The problem with histograms is naturally the
loss of detail produced by binning. Often
this is unimportant but frequently a researcher
does want to be sure that is so.
To compare two sets of values qua distributions,
-qqplot- is pretty nearly an optimal plot. To
compare them as paired values, there are several
good methods. A fairly lengthy discussion with
references is given in
Graphing agreement and disagreement.
Stata Journal 4(3): 329--349 (2004)
> You could do that something like, e.g.
> sysuse auto
> twoway__histogram_gen length if !foreign, start(140) w(10)
> freq gen(h0 x0)
> twoway__histogram_gen length if foreign, start(140) w(10)
> freq gen(h1 x1)
> replace h1=-h1
> gen zero=0
> twoway (rbar h0 zero x0, barw(10)) (rbar h1 zero x1, barw(10)), ///
> yla(-10 "10" -5 "5" 0(5)15) yti(Frequency) ///
> legend(label(1 "Domestic") label(2 "Foreign"))
> Note the very handy command -twoway__histogram_gen- (two
> underscores in the first gap!) that is not in the Stata
> manuals but does have a help file.
Hans J. Baumgartner
> I am estimating treatment effects using propensity scores.

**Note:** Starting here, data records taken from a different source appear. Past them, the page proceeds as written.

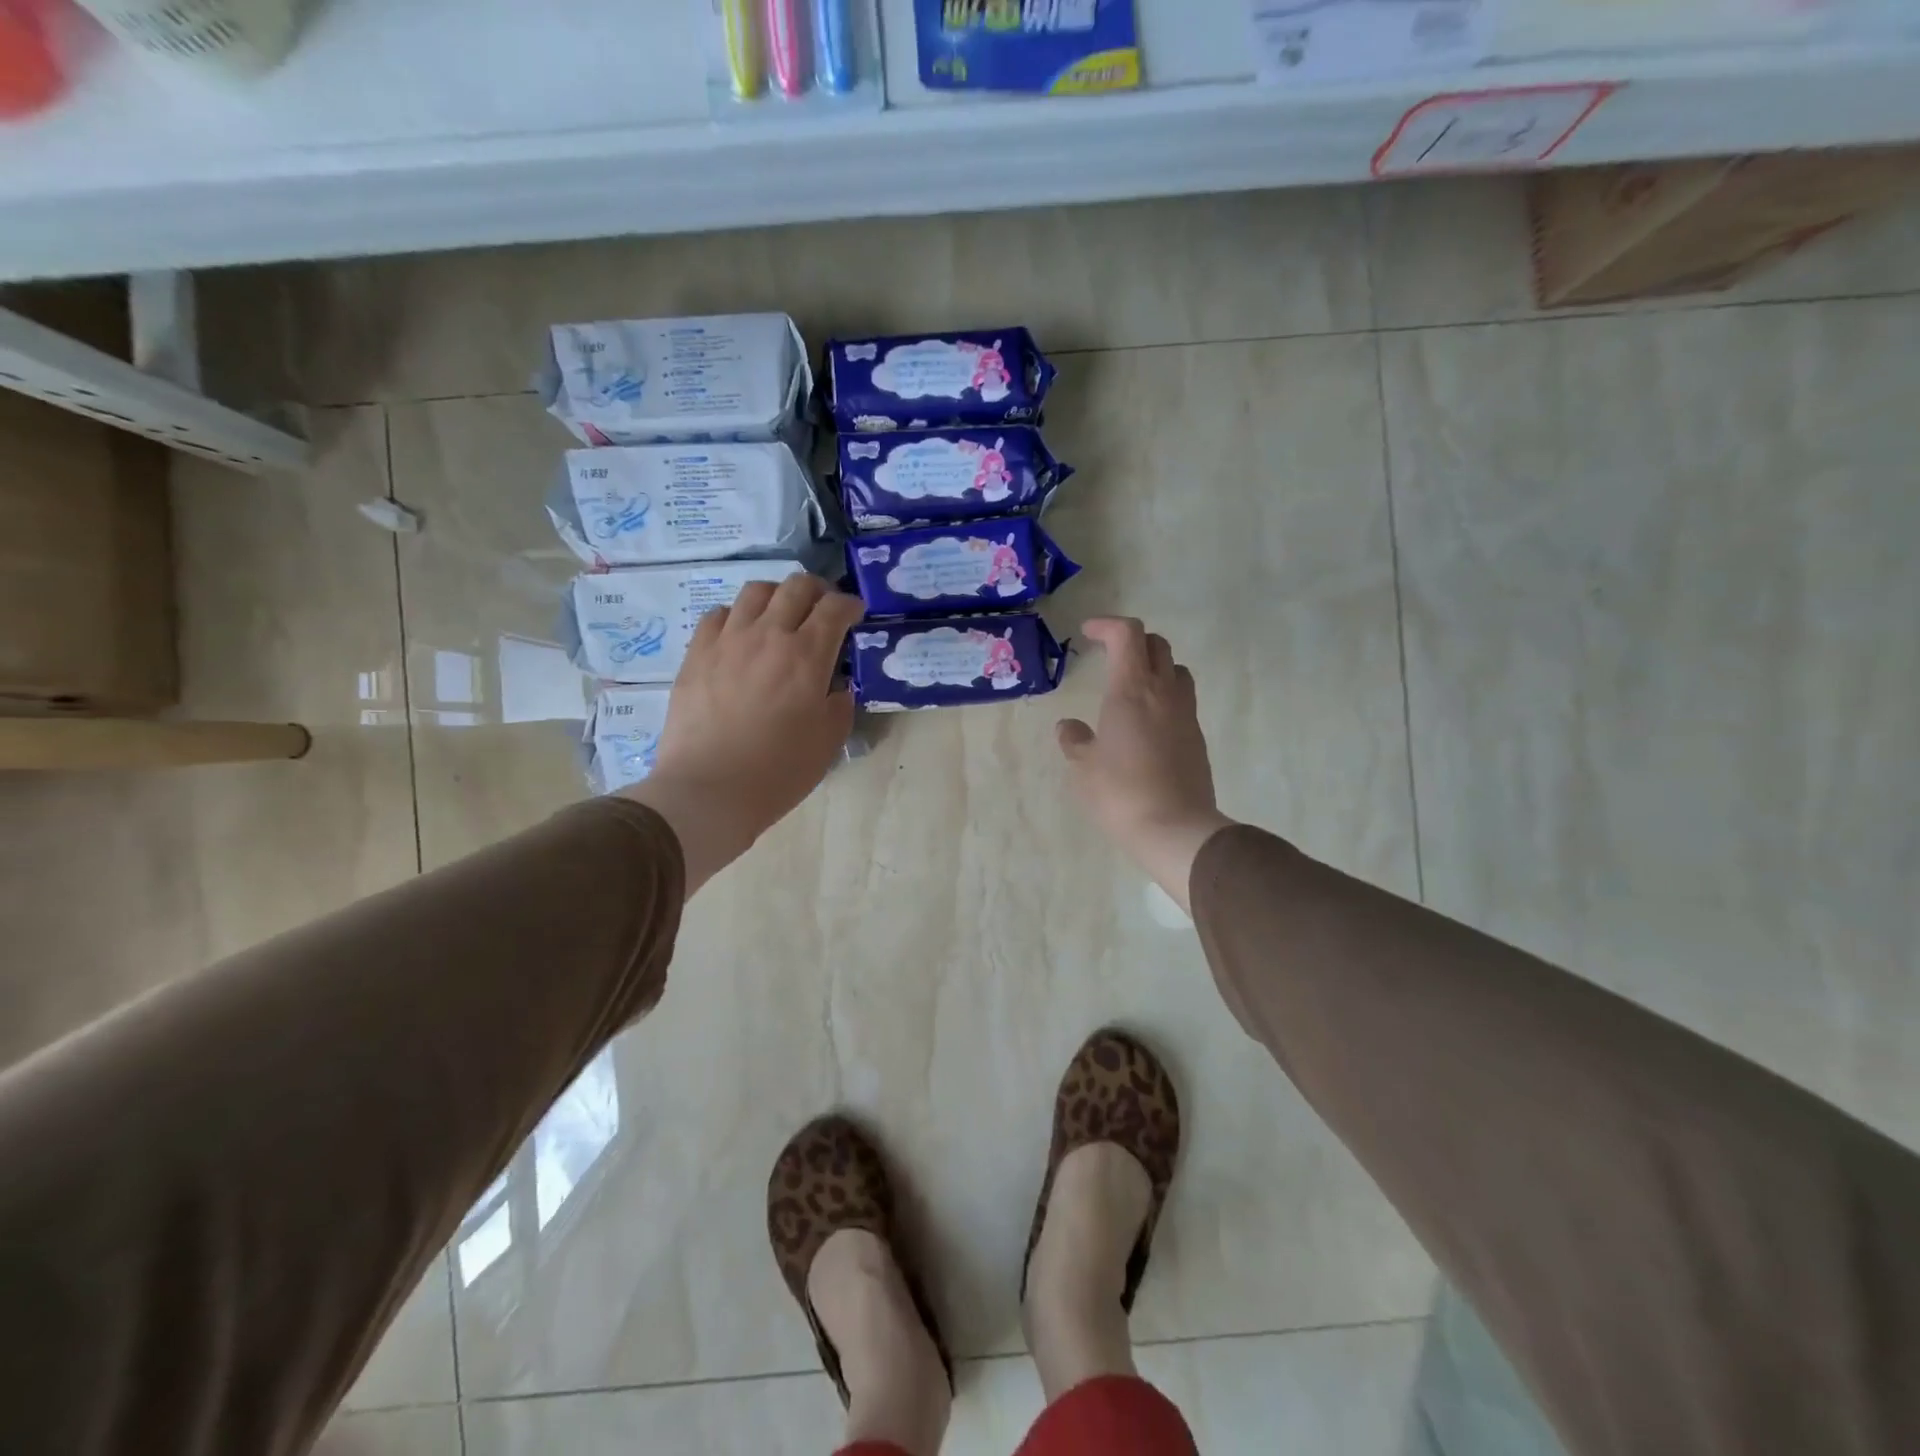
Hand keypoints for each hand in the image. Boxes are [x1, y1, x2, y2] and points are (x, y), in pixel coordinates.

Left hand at [622, 574, 863, 894]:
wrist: (709, 791)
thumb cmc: (778, 771)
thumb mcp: (829, 741)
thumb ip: (840, 702)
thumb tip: (836, 684)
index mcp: (807, 655)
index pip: (835, 607)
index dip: (850, 604)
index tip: (854, 614)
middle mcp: (768, 635)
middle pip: (796, 586)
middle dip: (817, 590)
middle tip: (822, 609)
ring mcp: (727, 640)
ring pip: (755, 591)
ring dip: (777, 596)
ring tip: (780, 616)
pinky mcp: (696, 653)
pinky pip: (718, 615)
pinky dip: (738, 617)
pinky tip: (741, 637)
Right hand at [1056, 618, 1234, 914]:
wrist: (1175, 828)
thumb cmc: (1120, 792)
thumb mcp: (1084, 768)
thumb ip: (1074, 741)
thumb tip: (1069, 727)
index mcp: (1131, 690)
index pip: (1127, 635)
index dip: (1106, 625)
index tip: (1087, 633)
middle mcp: (1163, 693)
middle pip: (1156, 645)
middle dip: (1132, 642)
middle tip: (1110, 656)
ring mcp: (1185, 714)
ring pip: (1176, 670)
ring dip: (1155, 667)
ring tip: (1132, 686)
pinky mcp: (1197, 738)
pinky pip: (1182, 701)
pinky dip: (1164, 697)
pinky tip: (1146, 724)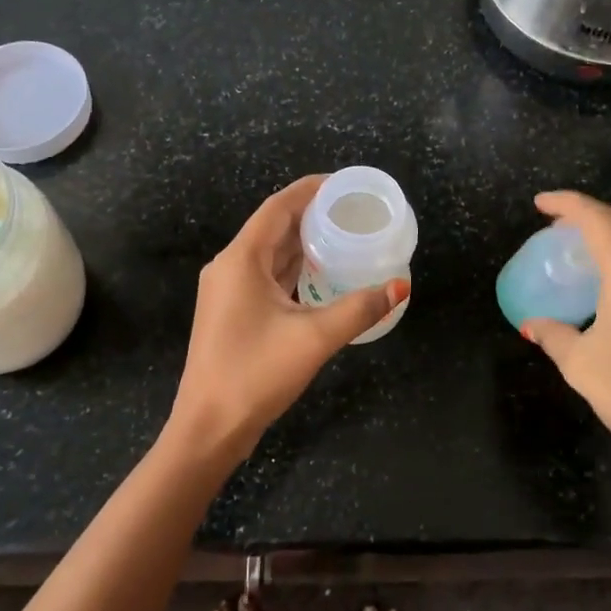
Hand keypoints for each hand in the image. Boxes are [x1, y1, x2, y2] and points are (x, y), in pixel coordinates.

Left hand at [167, 176, 406, 465]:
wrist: (209, 427)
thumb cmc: (255, 374)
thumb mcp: (314, 338)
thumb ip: (359, 308)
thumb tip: (401, 287)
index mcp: (241, 259)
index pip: (278, 207)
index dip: (311, 189)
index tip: (345, 184)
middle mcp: (230, 267)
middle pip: (274, 227)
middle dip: (313, 216)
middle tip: (354, 212)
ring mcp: (228, 291)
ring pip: (271, 254)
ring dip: (304, 244)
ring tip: (345, 238)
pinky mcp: (232, 313)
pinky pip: (267, 277)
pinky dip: (295, 270)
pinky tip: (322, 276)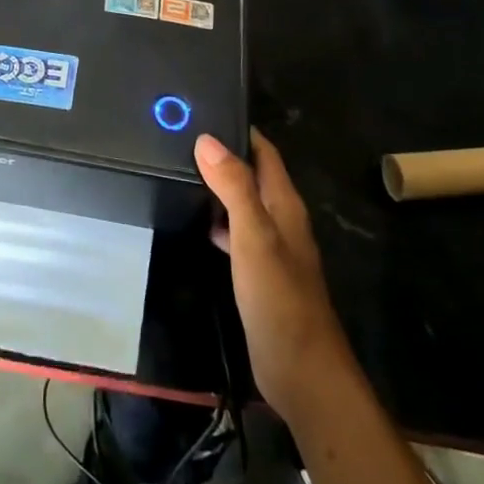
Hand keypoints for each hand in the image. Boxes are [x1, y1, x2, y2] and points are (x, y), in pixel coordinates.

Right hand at [195, 129, 353, 421]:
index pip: (264, 152)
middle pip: (253, 175)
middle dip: (223, 156)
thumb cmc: (279, 299)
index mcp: (285, 204)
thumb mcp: (253, 236)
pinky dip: (219, 222)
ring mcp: (272, 248)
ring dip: (220, 188)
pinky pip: (237, 234)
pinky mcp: (260, 274)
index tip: (204, 111)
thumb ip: (234, 187)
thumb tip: (207, 139)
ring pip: (244, 204)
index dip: (238, 130)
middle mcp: (281, 220)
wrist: (302, 372)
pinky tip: (197, 223)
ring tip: (181, 173)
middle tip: (181, 139)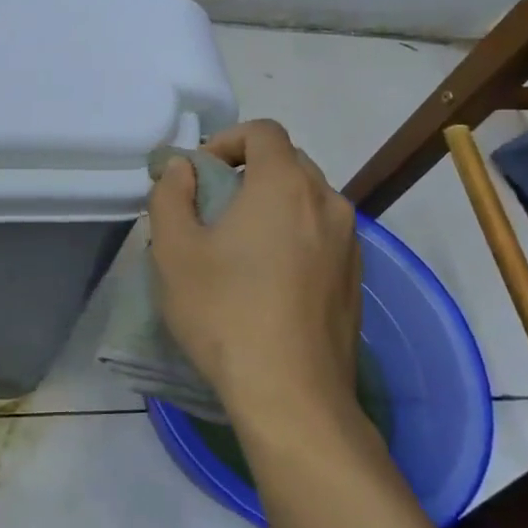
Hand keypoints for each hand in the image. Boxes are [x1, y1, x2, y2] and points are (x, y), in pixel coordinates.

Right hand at [147, 119, 362, 430]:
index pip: (263, 131)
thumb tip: (182, 169)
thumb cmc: (225, 312)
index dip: (227, 140)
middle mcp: (327, 202)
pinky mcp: (356, 278)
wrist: (292, 395)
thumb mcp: (174, 251)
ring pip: (308, 200)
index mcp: (285, 185)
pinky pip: (322, 234)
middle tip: (213, 206)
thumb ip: (171, 195)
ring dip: (273, 204)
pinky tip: (270, 278)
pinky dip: (295, 235)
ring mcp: (350, 242)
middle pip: (288, 162)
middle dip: (248, 171)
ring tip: (240, 244)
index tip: (200, 172)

> To discuss the common support I’d like to graph the scores for the
> treated and the controls.
> However, my graph knowledge is very limited and is only sufficient to
> generate a graph, where the scores for the treated and the
> controls are
> displayed next to each other. That is I am using the by(.) option and
> the command historgram.
> I’ve seen the scores are displayed upwards for the treated
> and mirrored
> downwards for the controls in one single graph.